What you have to do: Line by line, retype the whole listing exactly.

Data block:
================

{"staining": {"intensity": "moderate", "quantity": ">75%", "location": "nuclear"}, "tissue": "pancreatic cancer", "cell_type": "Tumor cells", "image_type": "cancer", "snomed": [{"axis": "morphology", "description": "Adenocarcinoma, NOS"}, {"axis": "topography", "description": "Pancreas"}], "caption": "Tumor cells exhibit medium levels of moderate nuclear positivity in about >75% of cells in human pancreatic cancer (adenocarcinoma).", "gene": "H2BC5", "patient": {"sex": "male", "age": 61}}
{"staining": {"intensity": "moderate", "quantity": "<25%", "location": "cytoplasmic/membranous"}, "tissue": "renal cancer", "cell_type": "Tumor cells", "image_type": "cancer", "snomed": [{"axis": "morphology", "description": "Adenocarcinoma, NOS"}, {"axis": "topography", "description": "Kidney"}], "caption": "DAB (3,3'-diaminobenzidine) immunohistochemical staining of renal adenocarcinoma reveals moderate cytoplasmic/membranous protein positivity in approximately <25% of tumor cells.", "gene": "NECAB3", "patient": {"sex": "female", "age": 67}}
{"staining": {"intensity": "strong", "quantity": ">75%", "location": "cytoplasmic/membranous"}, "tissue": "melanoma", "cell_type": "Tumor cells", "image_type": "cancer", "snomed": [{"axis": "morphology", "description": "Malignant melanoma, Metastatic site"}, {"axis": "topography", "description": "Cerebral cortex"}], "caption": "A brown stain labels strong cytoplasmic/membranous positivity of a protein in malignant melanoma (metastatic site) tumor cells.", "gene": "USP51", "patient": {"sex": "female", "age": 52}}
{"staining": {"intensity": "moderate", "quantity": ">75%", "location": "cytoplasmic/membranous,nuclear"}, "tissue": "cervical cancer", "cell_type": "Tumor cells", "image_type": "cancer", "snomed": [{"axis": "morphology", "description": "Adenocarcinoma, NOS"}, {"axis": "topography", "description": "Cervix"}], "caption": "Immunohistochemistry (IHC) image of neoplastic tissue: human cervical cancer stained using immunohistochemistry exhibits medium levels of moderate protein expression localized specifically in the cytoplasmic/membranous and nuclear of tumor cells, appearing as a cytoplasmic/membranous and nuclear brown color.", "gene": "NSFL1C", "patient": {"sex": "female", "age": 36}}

================

Response to this task:
{"staining": {"intensity": "moderate", "quantity": ">75%", "location": "nuclear"}, "tissue": "pancreatic cancer", "cell_type": "Tumor cells", "image_type": "cancer", "snomed": [{"axis": "morphology", "description": "Adenocarcinoma, NOS"}, {"axis": "topography", "description": "Pancreas"}], "caption": "Tumor cells exhibit medium levels of moderate nuclear positivity in about >75% of cells in human pancreatic cancer (adenocarcinoma).", "gene": "H2BC5", "patient": {"sex": "male", "age": 61}}
{"staining": {"intensity": "moderate", "quantity": "<25%", "location": "cytoplasmic/membranous"}, "tissue": "renal cancer", "cell_type": "Tumor cells", "image_type": "cancer", "snomed": [{"axis": "morphology", "description": "Adenocarcinoma, NOS"}, {"axis": "topography", "description": "Kidney"}], "caption": "DAB (3,3'-diaminobenzidine) immunohistochemical staining of renal adenocarcinoma reveals moderate cytoplasmic/membranous protein positivity in approximately <25% of tumor cells.", "gene": "NECAB3", "patient": {"sex": "female", "age": 67}}
{"staining": {"intensity": "strong", "quantity": ">75%", "location": "cytoplasmic/membranous"}, "tissue": "melanoma", "cell_type": "Tumor cells", "image_type": "cancer", "snomed": [{"axis": "morphology", "description": "Malignant melanoma, Metastatic site"}, {"axis": "topography", "description": "Cerebral cortex"}], "caption": "A brown stain labels strong cytoplasmic/membranous positivity of a protein in malignant melanoma (metastatic site) tumor cells.", "gene": "USP51", "patient": {"sex": "female", "age": 52}}
{"staining": {"intensity": "moderate", "quantity": ">75%", "location": "cytoplasmic/membranous,nuclear"}, "tissue": "cervical cancer", "cell_type": "Tumor cells", "image_type": "cancer", "snomed": [{"axis": "morphology", "description": "Adenocarcinoma, NOS"}, {"axis": "topography", "description": "Cervix"}], "caption": "Immunohistochemistry (IHC) image of neoplastic tissue: human cervical cancer stained using immunohistochemistry exhibits medium levels of moderate protein expression localized specifically in the cytoplasmic/membranous and nuclear of tumor cells, appearing as a cytoplasmic/membranous and nuclear brown color.", "gene": "NSFL1C", "patient": {"sex": "female", "age": 36}}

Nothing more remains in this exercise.